* _Prompt_
Line by line, copy out the entries exactly and leave the pictures behind.

Segment Start: Record set

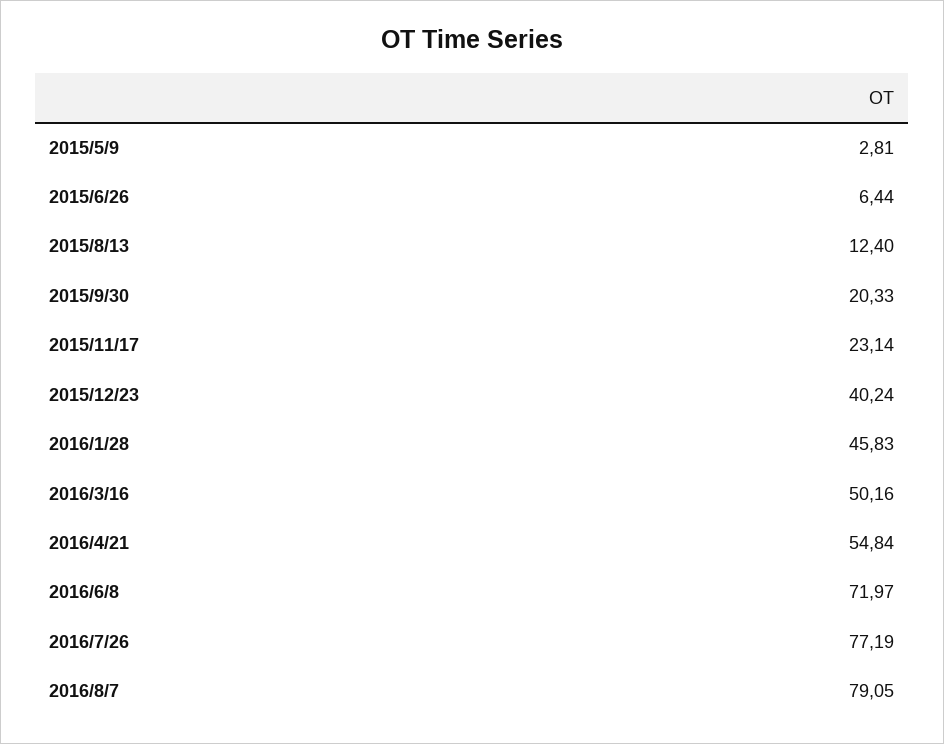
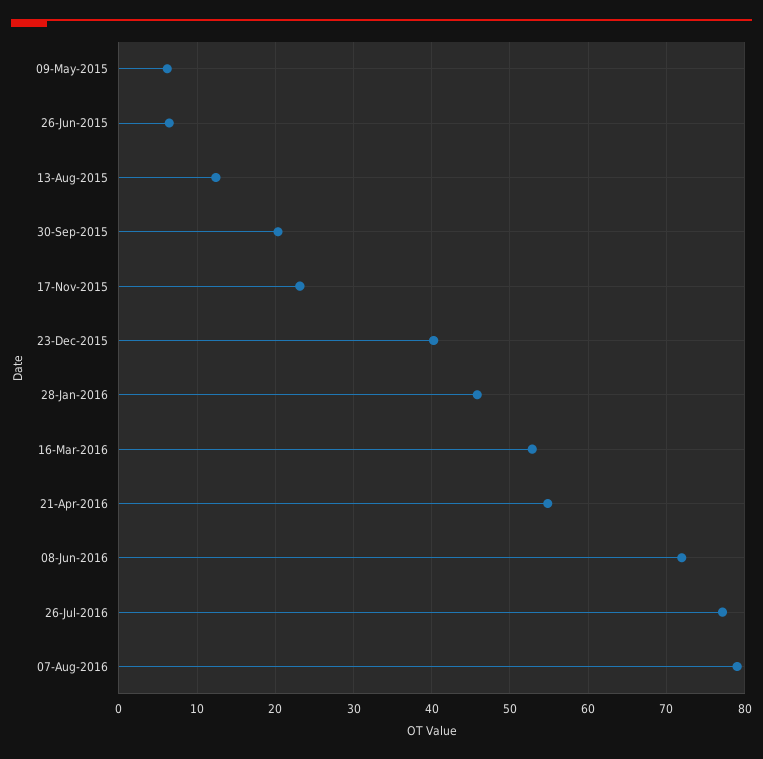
  {
-   "2015/5/9": 2.81,
+   "2015/5/9": 6,
    "2015/6/26": 6.44,
    "2015/8/13": 12.4,
    "2015/9/30": 20.33,
    "2015/11/17": 23.14,
    "2015/12/23": 40.24,
    "2016/1/28": 45.83,
-   "2016/3/16": 50.16,
+   "2016/3/16": 53,
    "2016/4/21": 54.84,
    "2016/6/8": 71.97,
    "2016/7/26": 77.19,
    "2016/8/7": 79.05
  }

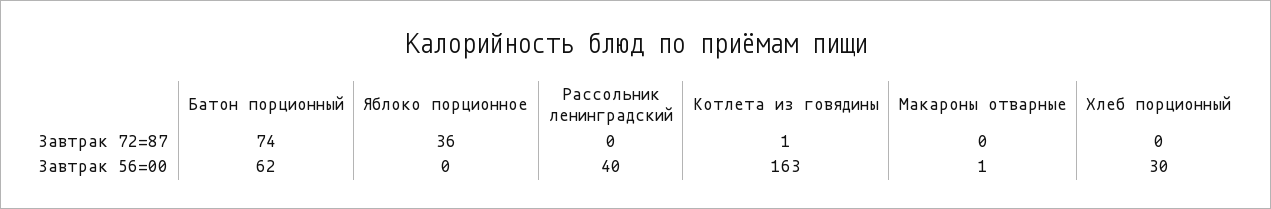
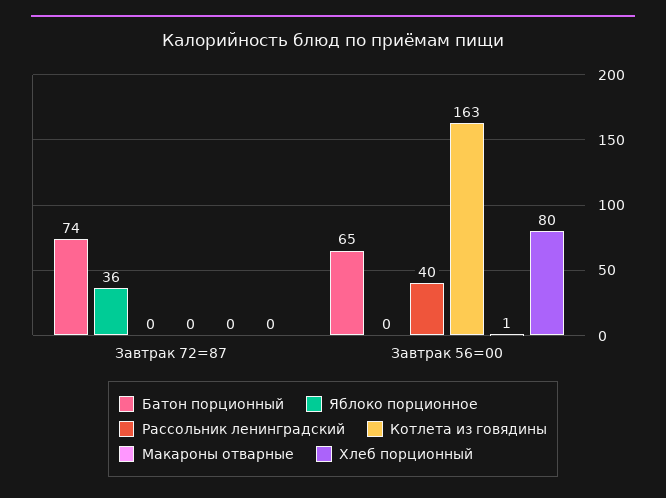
  {
    "Батон порционный": {
      "Завтрак 72=87": 74,
-     "Завтрак 56=00": 62
+     "Завтрак 56=00": 65
    },
    "Яблоко порционное": {
      "Завтрак 72=87": 36,
      "Завтрак 56=00": 0
    },
    "Рассольник ленинградский": {
      "Завтрак 72=87": 0,
      "Завтрак 56=00": 40
    },
    "Котлета из говядины": {
-     "Завтрак 72=87": 1,
+     "Завтрак 72=87": 0,
      "Завтрак 56=00": 163
    },
    "Макароны отварные": {
      "Завтрак 72=87": 0,
      "Завтрак 56=00": 1
    },
    "Хлеб порционный": {
      "Завтрак 72=87": 0,
-     "Завтрак 56=00": 30
+     "Завтрак 56=00": 80
    }
  }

Segment End: Record set

* _Your response_
  {
-   "2015/5/9": 2.81,
+   "2015/5/9": 6,
    "2015/6/26": 6.44,
    "2015/8/13": 12.4,
    "2015/9/30": 20.33,
    "2015/11/17": 23.14,
    "2015/12/23": 40.24,
    "2016/1/28": 45.83,
-   "2016/3/16": 50.16,
+   "2016/3/16": 53,
    "2016/4/21": 54.84,
    "2016/6/8": 71.97,
    "2016/7/26": 77.19,
    "2016/8/7": 79.05
  }

  {
    "Батон порционный": {
      "Завтрак 72=87": 74,
-     "Завтрак 56=00": 62
+     "Завтрак 56=00": 65
    },
    "Яблоко порционное": {
      "Завтрак 72=87": 36,
      "Завтрак 56=00": 0
    },
    "Рассольник ленинградский": {
      "Завтрак 72=87": 0,
      "Завтрак 56=00": 40
    },
    "Котлета из говядины": {
-     "Завтрак 72=87": 1,
+     "Завтрак 72=87": 0,
      "Завтрак 56=00": 163
    },
    "Макароны отварные": {
      "Завтрак 72=87": 0,
      "Завтрак 56=00": 1
    },
    "Хлеб порционный": {
      "Завтрак 72=87": 0,
-     "Завтрак 56=00": 30
+     "Завтрак 56=00": 80
    }
  }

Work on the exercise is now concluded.